Microsoft to adopt international cloud privacy standard
Microsoft says it has become the first major cloud provider to adopt ISO/IEC 27018, the first international standard for cloud privacy.
The standard was published by the International Organisation for Standardisation (ISO) in July, and it aims to establish a uniform approach to protecting privacy and personal data stored in the public cloud, a hot topic of debate in light of NSA's mass surveillance and Microsoft's ongoing court case over cloud data jurisdiction.
The BSI has independently verified that Office 365, Dynamics CRM Online and Azure are aligned with code of practice for protecting PII in the public cloud, while Bureau Veritas has done the same for Microsoft Intune.
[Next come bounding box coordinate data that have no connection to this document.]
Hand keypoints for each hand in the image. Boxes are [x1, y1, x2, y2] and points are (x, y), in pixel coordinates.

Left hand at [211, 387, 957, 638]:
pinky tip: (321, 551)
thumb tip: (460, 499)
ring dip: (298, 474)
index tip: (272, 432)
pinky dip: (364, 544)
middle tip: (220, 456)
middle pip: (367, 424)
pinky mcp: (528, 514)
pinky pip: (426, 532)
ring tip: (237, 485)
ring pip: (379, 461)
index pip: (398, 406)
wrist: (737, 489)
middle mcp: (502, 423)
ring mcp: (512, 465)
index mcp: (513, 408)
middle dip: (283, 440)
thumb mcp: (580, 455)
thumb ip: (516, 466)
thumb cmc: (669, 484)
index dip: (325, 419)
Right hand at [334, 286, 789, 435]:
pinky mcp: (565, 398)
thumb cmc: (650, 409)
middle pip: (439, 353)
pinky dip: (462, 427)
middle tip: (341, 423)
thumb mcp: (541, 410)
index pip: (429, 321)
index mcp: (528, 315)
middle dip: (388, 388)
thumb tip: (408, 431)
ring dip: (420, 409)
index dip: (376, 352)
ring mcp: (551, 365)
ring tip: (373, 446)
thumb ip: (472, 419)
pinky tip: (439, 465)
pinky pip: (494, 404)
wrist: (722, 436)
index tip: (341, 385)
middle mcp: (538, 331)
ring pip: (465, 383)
In short, the standard assures end-user that vendors, such as Microsoft, only have access to personally-identifiable information (PII) according to instructions they provided to said vendor, as well as transparency on the storage, return, transfer, deletion and use of personal information held at a data centre. Furthermore, the standard stipulates that these personal details are not used for advertising purposes, users are informed when third-parties have seen it, and strong security safeguards are in place at all times.
Crucially, Microsoft adds that the standard will also require CSPs to notify customers and keep clear records on security incidents in the event of a breach, while also requiring end-users to be kept in the loop when law enforcement requires access to their data.
On the latter, Microsoft said of its intentions: “We inform you about government access to data. The standard requires that law enforcement requests for disclosure of personally identifiable data must be disclosed to you as an enterprise customer, unless this disclosure is prohibited by law. We've already adhered to this approach (and more), and adoption of the standard reinforces this commitment.”
In a blog post, Microsoft general counsel Brad Smith said that the firm's adherence to the standard could rebuild trust in the firm, which took a hit – especially on its services in the cloud – shortly after the Snowden revelations broke.
“As we've said before, customers will only use services that they trust. The validation that we've adopted this standard is further evidence of our commitment to protect the privacy of our customers online,” said Smith.